Copy each of the following items word for word.

--- SOURCE RECORDS ---

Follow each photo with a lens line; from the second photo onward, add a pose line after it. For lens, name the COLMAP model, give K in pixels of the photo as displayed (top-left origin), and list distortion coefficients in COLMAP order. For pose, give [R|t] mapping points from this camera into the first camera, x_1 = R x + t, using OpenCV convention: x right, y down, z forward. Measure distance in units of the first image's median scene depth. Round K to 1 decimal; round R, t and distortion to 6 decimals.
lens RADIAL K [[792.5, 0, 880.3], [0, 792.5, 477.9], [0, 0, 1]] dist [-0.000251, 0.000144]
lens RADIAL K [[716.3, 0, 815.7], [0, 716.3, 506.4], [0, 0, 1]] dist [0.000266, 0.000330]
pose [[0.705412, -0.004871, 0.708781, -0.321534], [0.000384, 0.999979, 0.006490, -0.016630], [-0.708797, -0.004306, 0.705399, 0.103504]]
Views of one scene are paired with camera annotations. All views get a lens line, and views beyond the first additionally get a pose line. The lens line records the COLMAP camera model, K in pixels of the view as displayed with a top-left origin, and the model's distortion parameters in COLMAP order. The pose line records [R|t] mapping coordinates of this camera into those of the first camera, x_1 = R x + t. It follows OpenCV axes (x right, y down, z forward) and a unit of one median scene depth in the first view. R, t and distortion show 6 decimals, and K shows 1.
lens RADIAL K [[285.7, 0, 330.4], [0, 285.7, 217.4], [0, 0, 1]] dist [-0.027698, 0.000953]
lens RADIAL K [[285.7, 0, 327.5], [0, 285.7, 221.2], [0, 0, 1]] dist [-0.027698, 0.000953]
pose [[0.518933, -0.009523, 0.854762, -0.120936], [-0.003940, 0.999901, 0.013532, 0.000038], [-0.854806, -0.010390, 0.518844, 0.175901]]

---

THE ANSWER
Follow each photo with a lens line; from the second photo onward, add a pose line after it. For lens, name the COLMAP model, give K in pixels of the photo as displayed (top-left origin), and list distortion coefficients in COLMAP order. For pose, give [R|t] mapping points from this camera into the first camera, x_1 = R x + t, using OpenCV convention: x right, y down, z forward. Measure distance in units of the first image's median scene depth. Round K to 1 decimal; round R, t and distortion to 6 decimals.
lens RADIAL K [[792.5, 0, 880.3], [0, 792.5, 477.9], [0, 0, 1]] dist [-0.000251, 0.000144]
lens RADIAL K [[716.3, 0, 815.7], [0, 716.3, 506.4], [0, 0, 1]] dist [0.000266, 0.000330]
pose [[0.705412, -0.004871, 0.708781, -0.321534], [0.000384, 0.999979, 0.006490, -0.016630], [-0.708797, -0.004306, 0.705399, 0.103504]]
Views of one scene are paired with camera annotations. All views get a lens line, and views beyond the first additionally get a pose line. The lens line records the COLMAP camera model, K in pixels of the view as displayed with a top-left origin, and the model's distortion parameters in COLMAP order. The pose line records [R|t] mapping coordinates of this camera into those of the first camera, x_1 = R x + t. It follows OpenCV axes (x right, y down, z forward) and a unit of one median scene depth in the first view. R, t and distortion show 6 decimals, and K shows 1.
lens RADIAL K [[285.7, 0, 330.4], [0, 285.7, 217.4], [0, 0, 1]] dist [-0.027698, 0.000953]
lens RADIAL K [[285.7, 0, 327.5], [0, 285.7, 221.2], [0, 0, 1]] dist [-0.027698, 0.000953]
pose [[0.518933, -0.009523, 0.854762, -0.120936], [-0.003940, 0.999901, 0.013532, 0.000038], [-0.854806, -0.010390, 0.518844, 0.175901]]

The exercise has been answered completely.